(Document images with source code)
◇ ◇ ◇ ◇ ◇
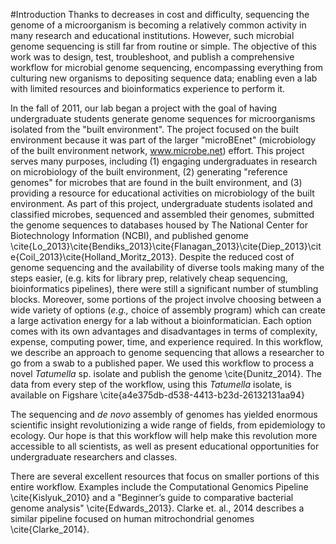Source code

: #Introduction
Thanks to decreases in cost and difficulty, sequencing the genome of a microorganism is becoming a relatively common activity in many research and educational institutions. However, such microbial genome sequencing is still far from routine or simple. The objective of this work was to design, test, troubleshoot, and publish a comprehensive workflow for microbial genome sequencing, encompassing everything from culturing new organisms to depositing sequence data; enabling even a lab with limited resources and bioinformatics experience to perform it.

In the fall of 2011, our lab began a project with the goal of having undergraduate students generate genome sequences for microorganisms isolated from the "built environment". The project focused on the built environment because it was part of the larger "microBEnet" (microbiology of the built environment network, www.microbe.net) effort. This project serves many purposes, including (1) engaging undergraduates in research on microbiology of the built environment, (2) generating "reference genomes" for microbes that are found in the built environment, and (3) providing a resource for educational activities on microbiology of the built environment. As part of this project, undergraduate students isolated and classified microbes, sequenced and assembled their genomes, submitted the genome sequences to databases housed by The National Center for Biotechnology Information (NCBI), and published genome \cite{Lo_2013}\cite{Bendiks_2013}\cite{Flanagan_2013}\cite{Diep_2013}\cite{Coil_2013}\cite{Holland_Moritz_2013}. Despite the reduced cost of genome sequencing and the availability of diverse tools making many of the steps easier, (e.g. kits for library prep, relatively cheap sequencing, bioinformatics pipelines), there were still a significant number of stumbling blocks. Moreover, some portions of the project involve choosing between a wide variety of options (_e.g.,_ choice of assembly program) which can create a large activation energy for a lab without a bioinformatician. Each option comes with its own advantages and disadvantages in terms of complexity, expense, computing power, time, and experience required. In this workflow, we describe an approach to genome sequencing that allows a researcher to go from a swab to a published paper. We used this workflow to process a novel _Tatumella_ sp. isolate and publish the genome \cite{Dunitz_2014}. The data from every step of the workflow, using this _Tatumella_ isolate, is available on Figshare \cite{a4e375db-d538-4413-b23d-26132131aa94}

The sequencing and _de novo_ assembly of genomes has yielded enormous scientific insight revolutionizing a wide range of fields, from epidemiology to ecology. Our hope is that this workflow will help make this revolution more accessible to all scientists, as well as present educational opportunities for undergraduate researchers and classes.
 
There are several excellent resources that focus on smaller portions of this entire workflow. Examples include the Computational Genomics Pipeline \cite{Kislyuk_2010} and a "Beginner’s guide to comparative bacterial genome analysis" \cite{Edwards_2013}. Clarke et. al., 2014 describes a similar pipeline focused on human mitrochondrial genomes \cite{Clarke_2014}.


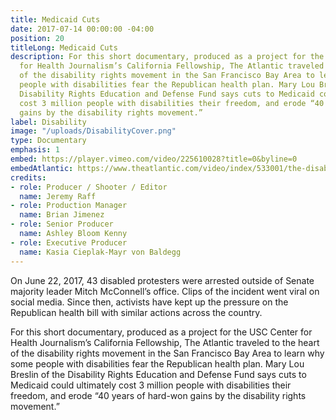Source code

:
 ```yaml
---
title: Medicaid Cuts
date: 2017-07-14 00:00:00 -04:00
position: 20
titleLong: Medicaid Cuts
description: For this short documentary, produced as a project for the USC Center
  for Health Journalism’s California Fellowship, The Atlantic traveled to the heart
  of the disability rights movement in the San Francisco Bay Area to learn why some
  people with disabilities fear the Republican health plan. Mary Lou Breslin of the
  Disability Rights Education and Defense Fund says cuts to Medicaid could ultimately
  cost 3 million people with disabilities their freedom, and erode “40 years of hard-won
  gains by the disability rights movement.”
label: Disability
image: "/uploads/DisabilityCover.png"
type: Documentary
emphasis: 1
embed: https://player.vimeo.com/video/225610028?title=0&byline=0
embedAtlantic: https://www.theatlantic.com/video/index/533001/the-disabled-fight-for-health-care/
credits:
- role: Producer / Shooter / Editor
  name: Jeremy Raff
- role: Production Manager
  name: Brian Jimenez
- role: Senior Producer
  name: Ashley Bloom Kenny
- role: Executive Producer
  name: Kasia Cieplak-Mayr von Baldegg
---
```


On June 22, 2017, 43 disabled protesters were arrested outside of Senate majority leader Mitch McConnell’s office. Clips of the incident went viral on social media. Since then, activists have kept up the pressure on the Republican health bill with similar actions across the country. 

For this short documentary, produced as a project for the USC Center for Health Journalism’s California Fellowship, The Atlantic traveled to the heart of the disability rights movement in the San Francisco Bay Area to learn why some people with disabilities fear the Republican health plan. Mary Lou Breslin of the Disability Rights Education and Defense Fund says cuts to Medicaid could ultimately cost 3 million people with disabilities their freedom, and erode “40 years of hard-won gains by the disability rights movement.”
◇ ◇ ◇ ◇ ◇
**Instructions for the task**
Pictures do not belong in the copy. Reproduce the rest of the data exactly.

**Reply to the task**
Source code

: #Introduction
Thanks to decreases in cost and difficulty, sequencing the genome of a microorganism is becoming a relatively common activity in many research and educational institutions. However, such microbial genome sequencing is still far from routine or simple. The objective of this work was to design, test, troubleshoot, and publish a comprehensive workflow for microbial genome sequencing, encompassing everything from culturing new organisms to depositing sequence data; enabling even a lab with limited resources and bioinformatics experience to perform it.

In the fall of 2011, our lab began a project with the goal of having undergraduate students generate genome sequences for microorganisms isolated from the "built environment". The project focused on the built environment because it was part of the larger "microBEnet" (microbiology of the built environment network, www.microbe.net) effort. This project serves many purposes, including (1) engaging undergraduates in research on microbiology of the built environment, (2) generating "reference genomes" for microbes that are found in the built environment, and (3) providing a resource for educational activities on microbiology of the built environment. As part of this project, undergraduate students isolated and classified microbes, sequenced and assembled their genomes, submitted the genome sequences to databases housed by The National Center for Biotechnology Information (NCBI), and published genome \cite{Lo_2013}\cite{Bendiks_2013}\cite{Flanagan_2013}\cite{Diep_2013}\cite{Coil_2013}\cite{Holland_Moritz_2013}. Despite the reduced cost of genome sequencing and the availability of diverse tools making many of the steps easier, (e.g. kits for library prep, relatively cheap sequencing, bioinformatics pipelines), there were still a significant number of stumbling blocks. Moreover, some portions of the project involve choosing between a wide variety of options (_e.g.,_ choice of assembly program) which can create a large activation energy for a lab without a bioinformatician. Each option comes with its own advantages and disadvantages in terms of complexity, expense, computing power, time, and experience required. In this workflow, we describe an approach to genome sequencing that allows a researcher to go from a swab to a published paper. We used this workflow to process a novel _Tatumella_ sp. isolate and publish the genome \cite{Dunitz_2014}. The data from every step of the workflow, using this _Tatumella_ isolate, is available on Figshare \cite{a4e375db-d538-4413-b23d-26132131aa94}

The sequencing and _de novo_ assembly of genomes has yielded enormous scientific insight revolutionizing a wide range of fields, from epidemiology to ecology. Our hope is that this workflow will help make this revolution more accessible to all scientists, as well as present educational opportunities for undergraduate researchers and classes.
 
There are several excellent resources that focus on smaller portions of this entire workflow. Examples include the Computational Genomics Pipeline \cite{Kislyuk_2010} and a "Beginner’s guide to comparative bacterial genome analysis" \cite{Edwards_2013}. Clarke et. al., 2014 describes a similar pipeline focused on human mitrochondrial genomes \cite{Clarke_2014}.


Source code

:
 ```yaml
---
title: Medicaid Cuts
date: 2017-07-14 00:00:00 -04:00
position: 20
titleLong: Medicaid Cuts
description: For this short documentary, produced as a project for the USC Center
  for Health Journalism’s California Fellowship, The Atlantic traveled to the heart
  of the disability rights movement in the San Francisco Bay Area to learn why some
  people with disabilities fear the Republican health plan. Mary Lou Breslin of the
  Disability Rights Education and Defense Fund says cuts to Medicaid could ultimately
  cost 3 million people with disabilities their freedom, and erode “40 years of hard-won
  gains by the disability rights movement.”
label: Disability
image: "/uploads/DisabilityCover.png"
type: Documentary
emphasis: 1
embed: https://player.vimeo.com/video/225610028?title=0&byline=0
embedAtlantic: https://www.theatlantic.com/video/index/533001/the-disabled-fight-for-health-care/
credits:
- role: Producer / Shooter / Editor
  name: Jeremy Raff
- role: Production Manager
  name: Brian Jimenez
- role: Senior Producer
  name: Ashley Bloom Kenny
- role: Executive Producer
  name: Kasia Cieplak-Mayr von Baldegg
---
```


On June 22, 2017, 43 disabled protesters were arrested outside of Senate majority leader Mitch McConnell’s office. Clips of the incident went viral on social media. Since then, activists have kept up the pressure on the Republican health bill with similar actions across the country. 

For this short documentary, produced as a project for the USC Center for Health Journalism’s California Fellowship, The Atlantic traveled to the heart of the disability rights movement in the San Francisco Bay Area to learn why some people with disabilities fear the Republican health plan. Mary Lou Breslin of the Disability Rights Education and Defense Fund says cuts to Medicaid could ultimately cost 3 million people with disabilities their freedom, and erode “40 years of hard-won gains by the disability rights movement.”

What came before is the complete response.